As pointed out by @curiousdannii and @Andrew Leach, Theologically speaking preventing the sacred species from spilling to ground is a big deal because of what the Church believes it it be. That is Christ himself. So spilling the species (desecration) is among the gravest of sins. (Such actions, if done willfully, can be forgiven only be the Pope on the recommendation of the concern Roman curia. This shows the gravity of the matter in the Catholic Church) Hence it must be avoided whenever possible.

You might now ask: When can the faithful receive Communion under both kinds?
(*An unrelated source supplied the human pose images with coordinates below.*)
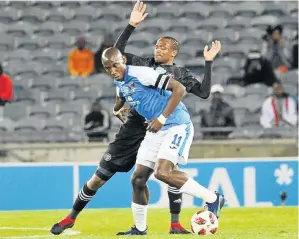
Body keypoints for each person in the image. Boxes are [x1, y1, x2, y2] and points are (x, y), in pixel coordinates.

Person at [50, 1, 218, 235]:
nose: (157, 50)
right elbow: (116, 60)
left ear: (173, 52)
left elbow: (203, 92)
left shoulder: (179, 74)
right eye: (156, 46)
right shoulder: (142, 64)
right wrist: (130, 26)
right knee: (106, 175)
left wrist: (208, 63)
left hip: (164, 123)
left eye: (163, 47)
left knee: (167, 171)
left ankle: (176, 223)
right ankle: (72, 217)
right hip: (136, 125)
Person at [99, 47, 225, 235]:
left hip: (175, 123)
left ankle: (213, 198)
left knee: (162, 172)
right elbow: (122, 96)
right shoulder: (120, 82)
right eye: (107, 68)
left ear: (123, 60)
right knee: (138, 179)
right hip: (155, 129)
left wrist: (162, 119)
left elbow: (179, 89)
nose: (112, 71)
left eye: (115, 65)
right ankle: (140, 229)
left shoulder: (143, 74)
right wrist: (117, 109)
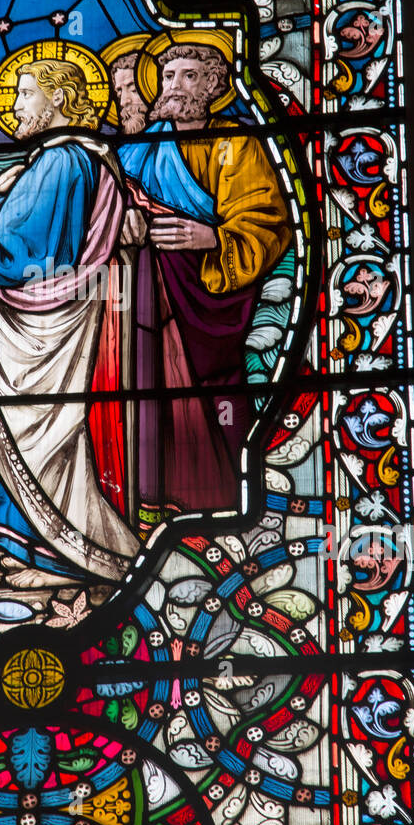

The General Instruction of the Roman Missal, 283 and Eucharisticum Mysterium - 32 points out that apart from the priests who celebrate/concelebrate the mass following can receive communion in both species :

  1. To newly baptized adults in the Mass which follows their baptism; to confirmed adults in the Mass of their Confirmation; to baptized persons who are received into communion with the Church;

  2. To bride and bridegroom in the Mass of their wedding;

  3. To newly ordained in the Mass of their ordination;

  4. To abbesses in the Mass of their blessing; to virgins in the Mass of their consecration; to professed in the Mass of their first or renewed religious profession, provided that they take or renew their vows during the Mass;

  5. To lay missionaries, in the Mass in which they are publicly sent out on their mission, and to all others in the Mass in which they receive an ecclesiastical mission;

  6. In the administration of Viaticum, to the sick person and to all who are present when Mass is celebrated in the house of the sick person, in accordance with the existing norms;

  7. To deacon, subdeacon, and ministers, who carry out their ministry in a solemn or pontifical Mass;

  8. When there is a concelebration:

    a) to all who exercise a genuine liturgical function in this concelebration, including lay people and to all seminarians who are present;

    b) in their churches, to all members of institutes practicing the evangelical virtues and of other societies in which the members either through religious vows or offering or a promise dedicate themselves to God; and also to all those who normally live in the house of the members of these institutes and societies.

  9. To priests who take part in large celebrations, but are not able to celebrate or concelebrate;

  10. To all groups which are making retreats or following spiritual exercises, in a Mass which is celebrated during the retreat or exercises for those who are taking part; to all those who are taking part in the meeting of some pastoral commission, in the Mass they celebrate in common;

  11. To those listed under nos. 2 and 4, in their jubilee Masses;

  12. To the godfather, godmother, parents and spouse of a baptized adult, together with the lay catechists who have prepared him, in the Mass of initiation;

  13. To the parents, relatives and special benefactors, who take part in the Mass of a newly ordained priest.

But as with most disciplinary regulations of the Church, the diocesan Bishop may establish norms for Communion under both kinds for his own diocese permitting the parish priest to decide on whether to administer the sacrament in both kind (GIRM 283), as long as there is no danger of profanation of the Sacrament or of the rite’s becoming difficult because of the large number of participants or some other reason.